The point is really, why don’t you talk to me? Ask me directly; challenge me directly. Human to human communication. Whenever you ask me something, I can understand where you come from when we can chat. Otherwise, I don’t know if it’s an order or an ask for help. Otherwise, I cannot add some pieces of my own ideas to make the solution a winning one.

That’s the avenue for coaching people in the spirit of the agile principle #6. If they are all “doing sprints” but everybody just keeps sending emails to each other, how agile, flexible, innovative do you think they can really be? I’d say there’s opportunity for improvement!

In the age of remote work

Pandemics, location freedom, no matter the reason, collocation is not the main choice anymore. Some argue this is a boomer vs millennial fight, but quite honestly cultural changes happen all the time. And more and more people of all generations just look at work differently now.

So remote work is here to stay, no point in fighting it. So how do you coach for the agile principle #6, face-to-face communication in the age of remote work?

It has never been easier! Cameras on in many apps on the phone and in the computer. “Worst case scenario” is the good old phone, once again, via your own multi-channel app where you have the team chat, the team documents, and even audio and video. From Slack to Zoom or MS Teams, so many options exist for that, some even free of charge.

Now, there are important things to pay attention to when we meet remotely, especially when it’s not just a one-on-one conversation. A while back I compiled a list of 7 tips for you to better your online meetings. Go check it out!

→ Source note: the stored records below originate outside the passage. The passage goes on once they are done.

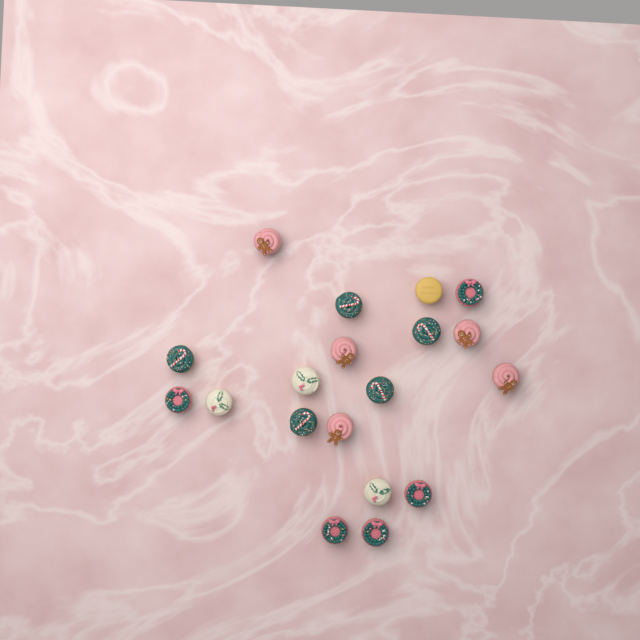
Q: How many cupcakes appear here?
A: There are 19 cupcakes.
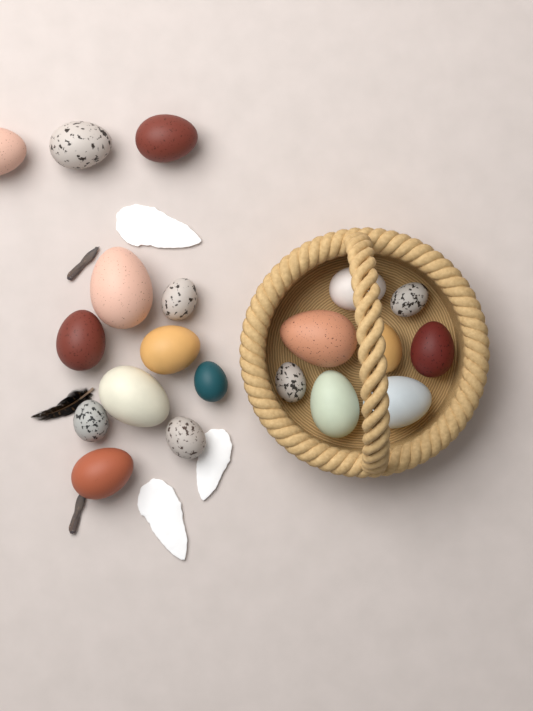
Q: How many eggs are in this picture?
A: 20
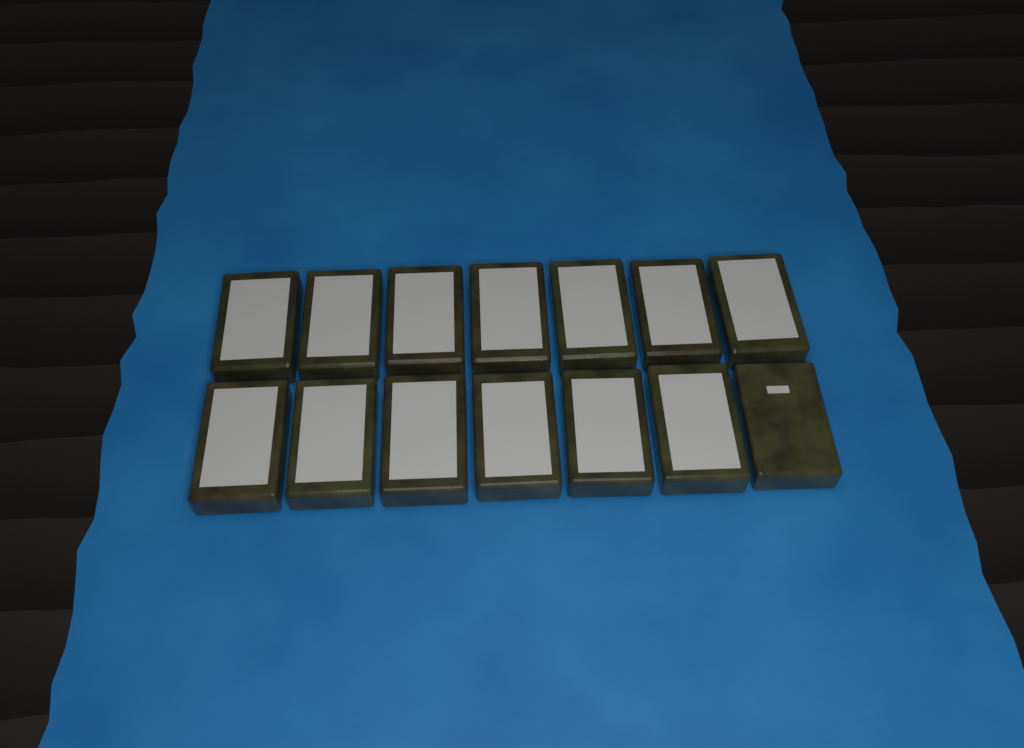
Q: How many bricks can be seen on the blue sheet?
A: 14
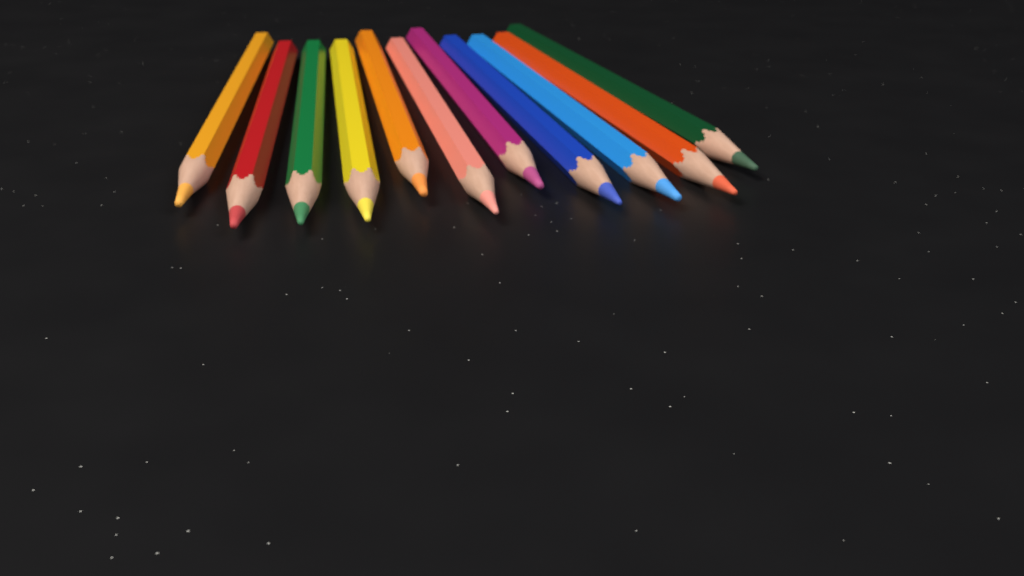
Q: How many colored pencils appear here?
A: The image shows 11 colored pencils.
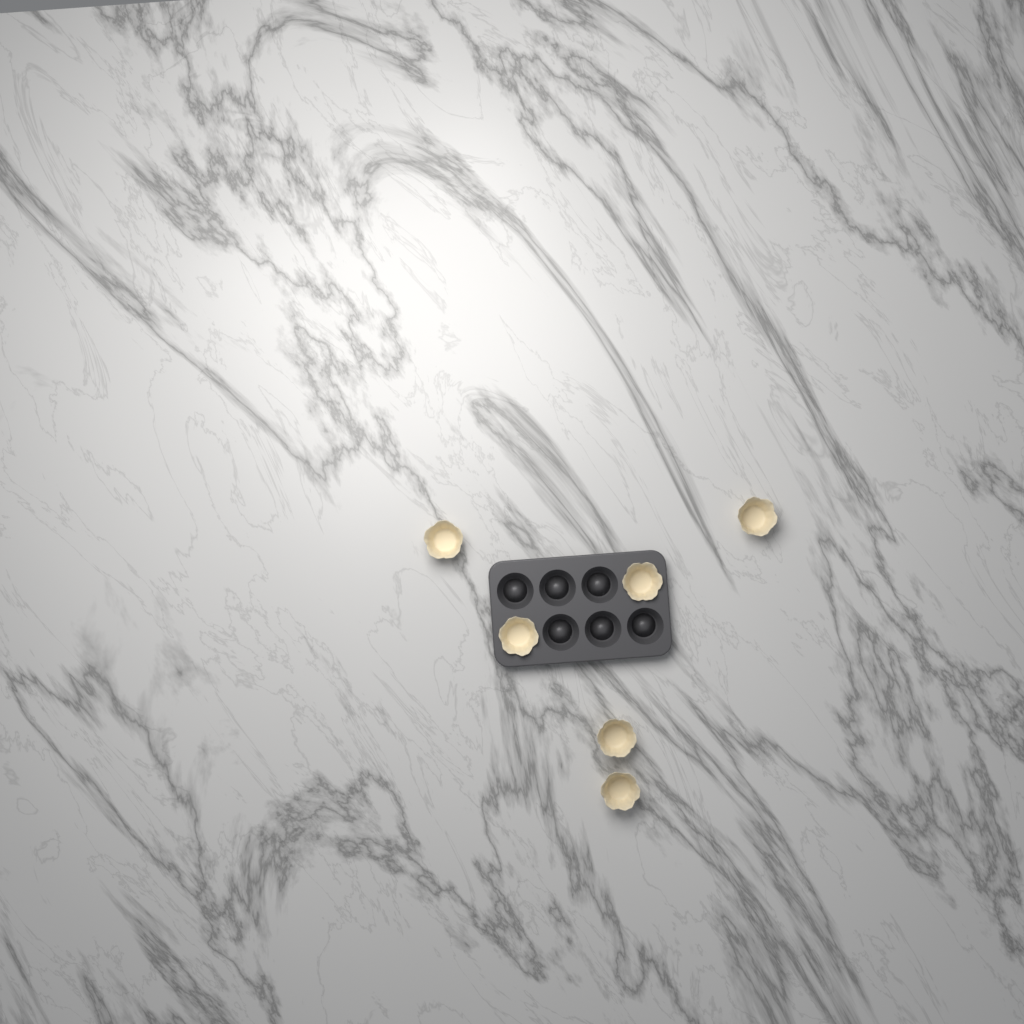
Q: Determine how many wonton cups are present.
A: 6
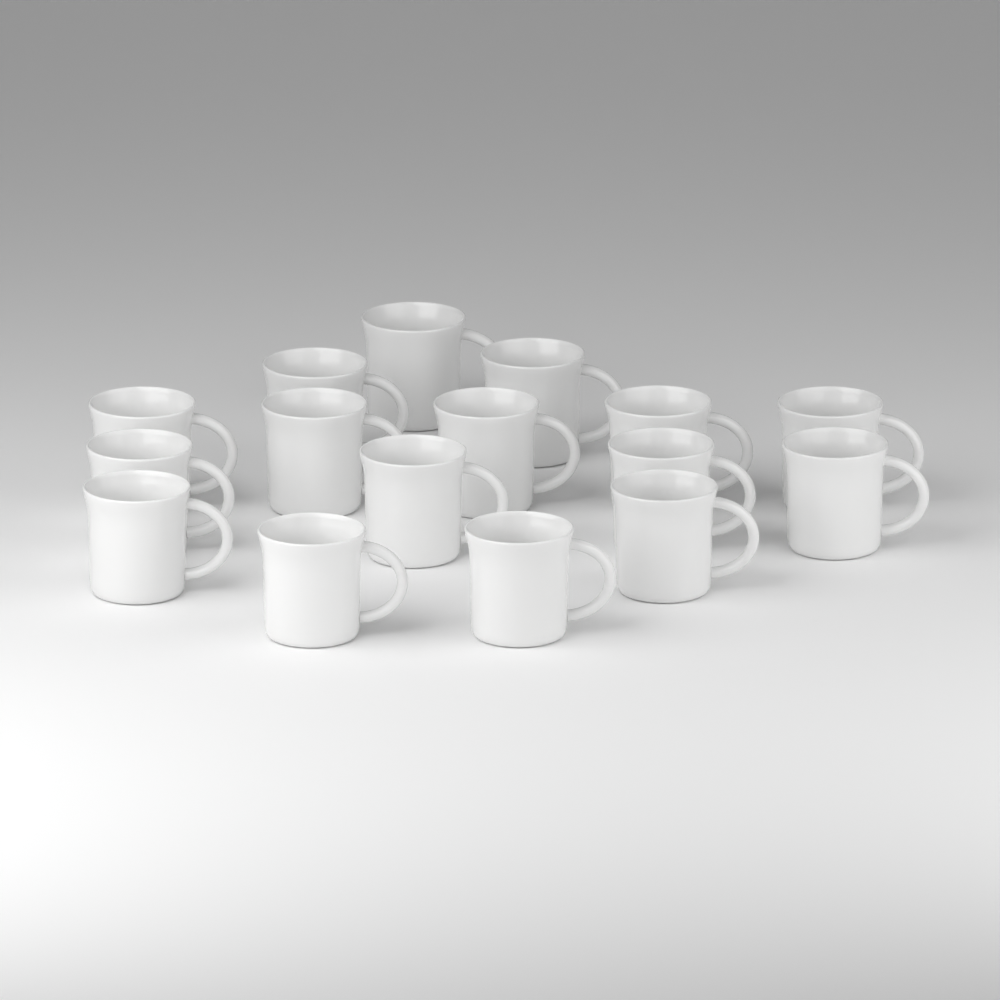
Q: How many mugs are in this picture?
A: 16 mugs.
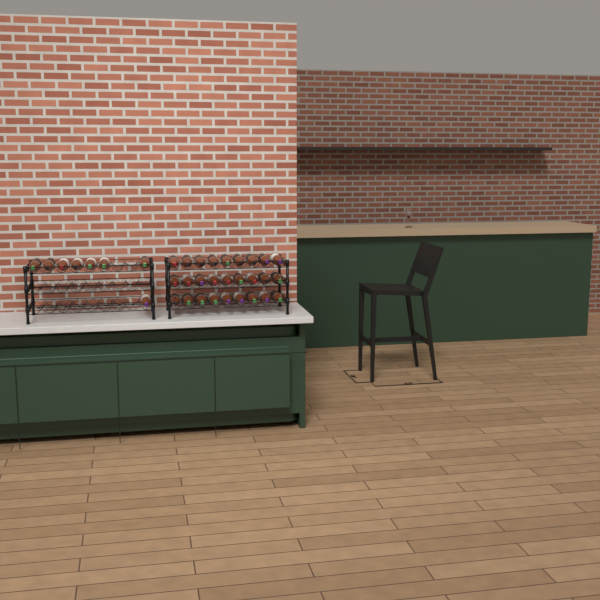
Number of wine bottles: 35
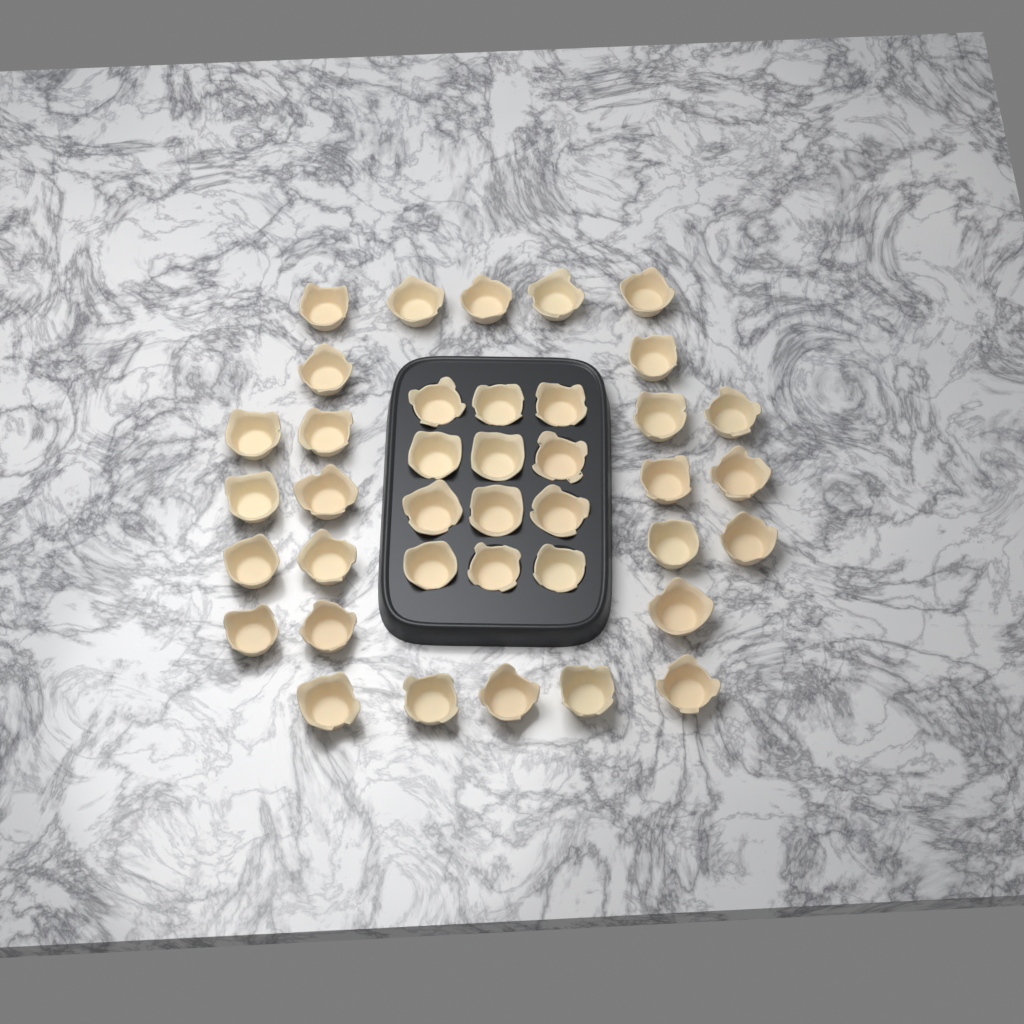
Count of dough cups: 39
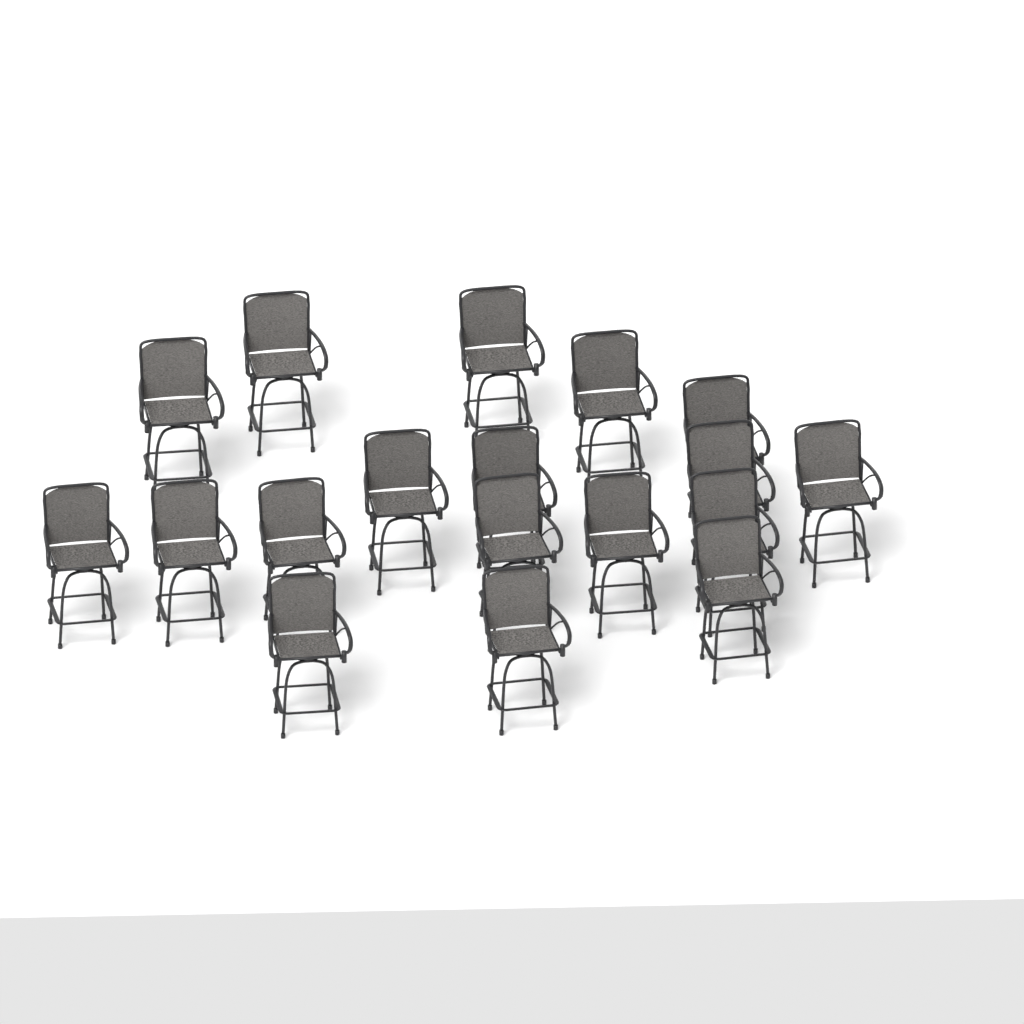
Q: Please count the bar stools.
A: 18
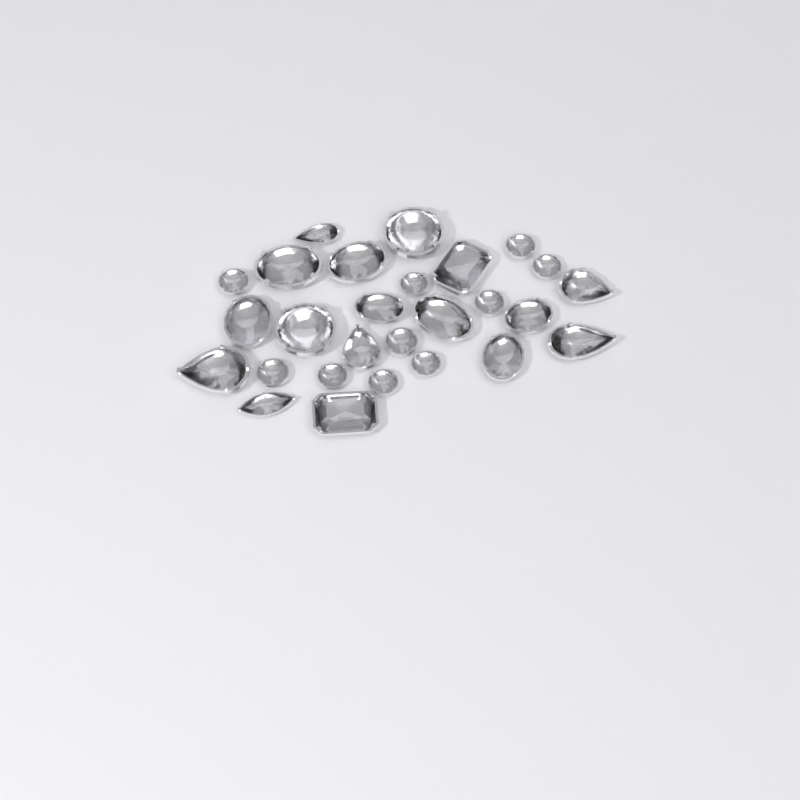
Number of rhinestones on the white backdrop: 27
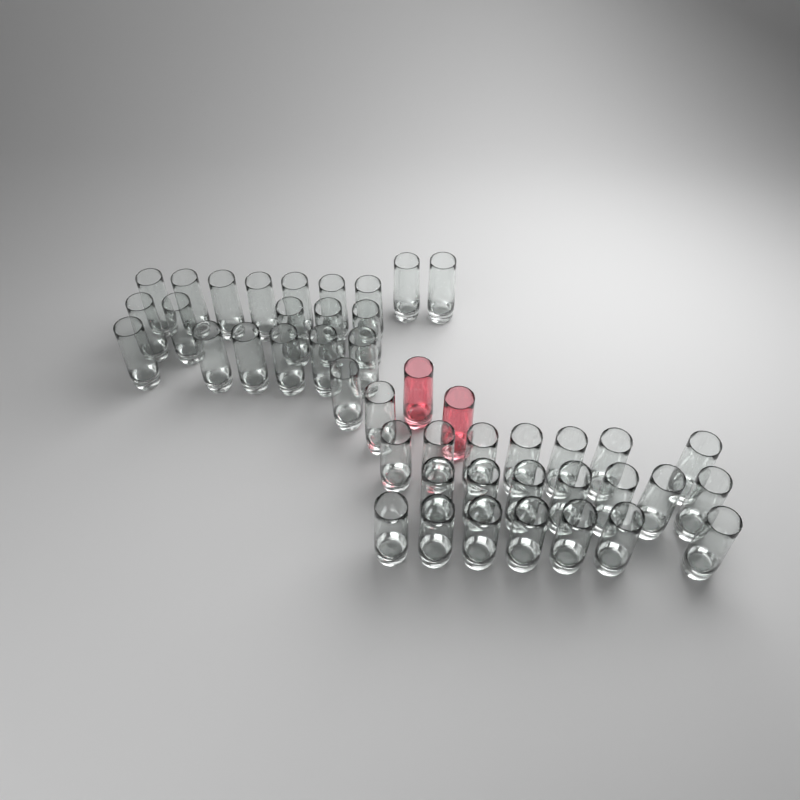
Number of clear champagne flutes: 43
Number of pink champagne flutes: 2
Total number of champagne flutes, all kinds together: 45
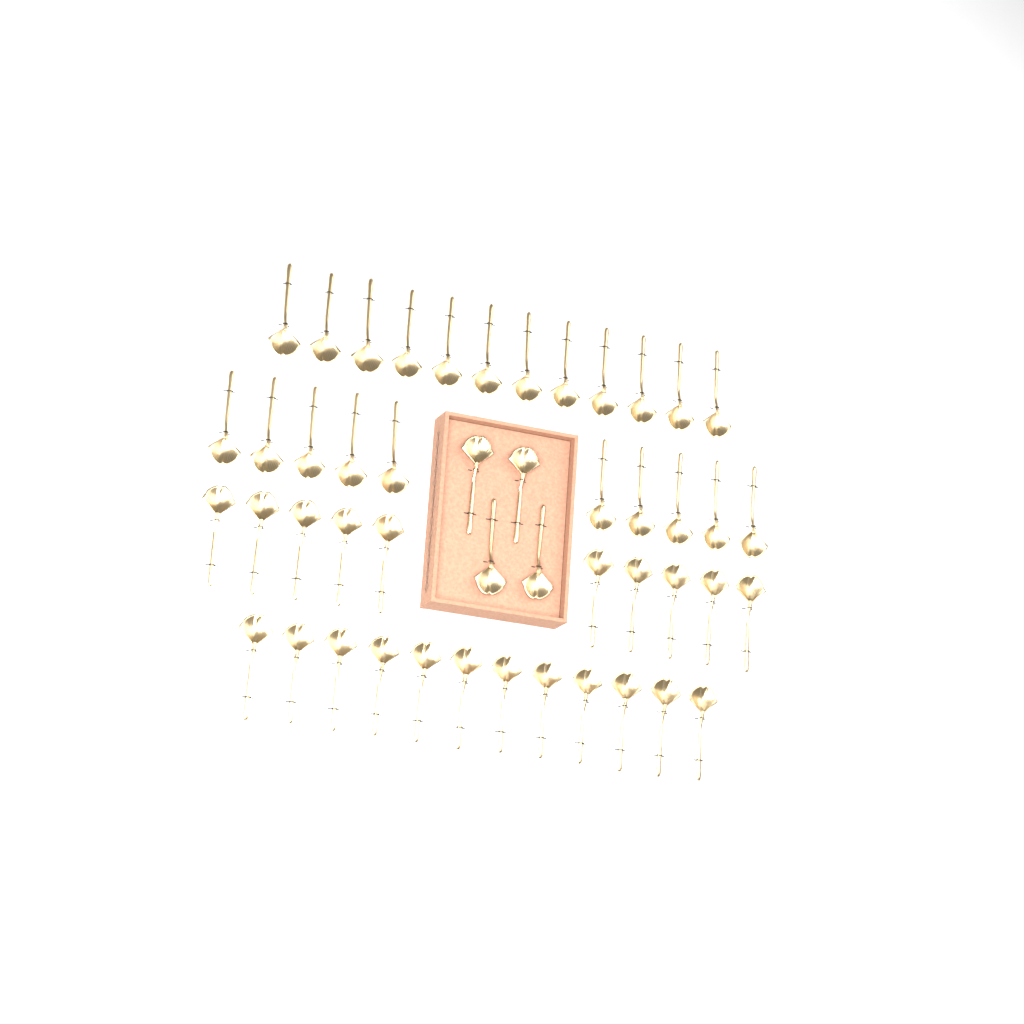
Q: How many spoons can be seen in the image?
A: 48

The point is that the technology could not be easier today to fulfill on direct, synchronous communication. The one where we can quickly correct misunderstandings. If despite all the available technology people are not talking directly, I would start probing on the deeper reasons why.

A final word on technology is to be mindful of chats. Chats scroll extremely fast and no matter what you say, it can be pages away in a matter of hours. So, while it’s awesome to offer chat to your remote teams and they are very useful, they do not constitute direct communication. A question I asked you might be separated by tons of other text in it, even if we use the approach of threads.

It’s a matter of principle

As I’m closing this post, let me give you one more insight: another cultural change among workers of all ages today is how much passion they put in their craft. Because they want to produce their best work, they want to fully understand what is asked of them. They are not mere executors. People want to talk.

So the Agile principle #6 t warns us of the dangers of the fire-and-forget type of communication. Of treating people in a mechanical way, in ignoring that my way of saying things my not be the way you listen to things. Communication is about the emitter of the message, the recipient and the channel.

Coach people to have actual conversations. And remember that both sides need to leave feeling understood for things to work.

What is one challenge you have with communication in your teams?